# INPUT RECORDS
---------------
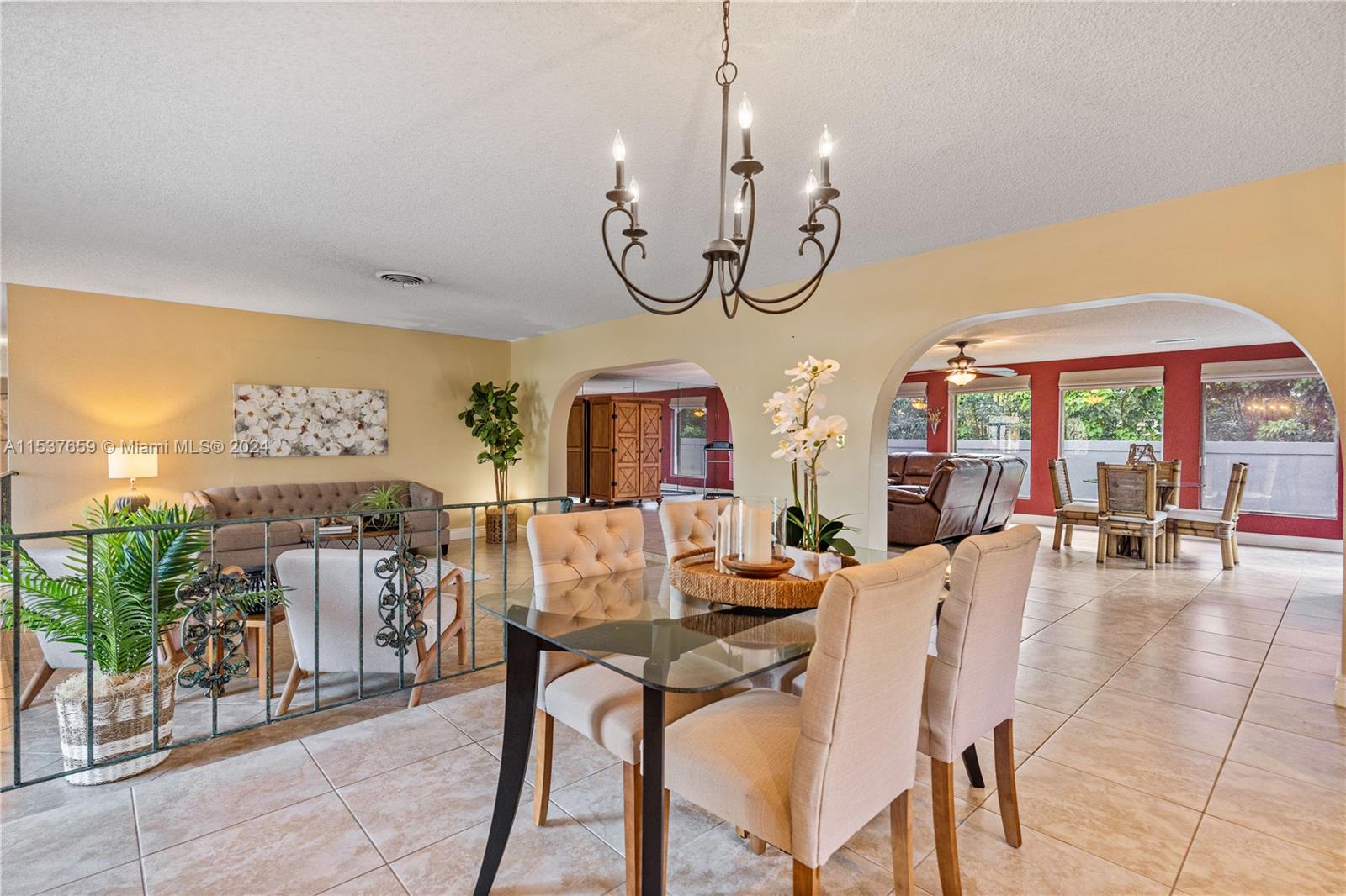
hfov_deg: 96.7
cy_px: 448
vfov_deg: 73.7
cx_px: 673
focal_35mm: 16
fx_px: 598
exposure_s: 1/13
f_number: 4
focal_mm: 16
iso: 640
---------------
Since the pictures are not wanted, transcribe the rest of the listing above exactly.

# RESULT
hfov_deg: 96.7
cy_px: 448
vfov_deg: 73.7
cx_px: 673
focal_35mm: 16
fx_px: 598
exposure_s: 1/13
f_number: 4
focal_mm: 16
iso: 640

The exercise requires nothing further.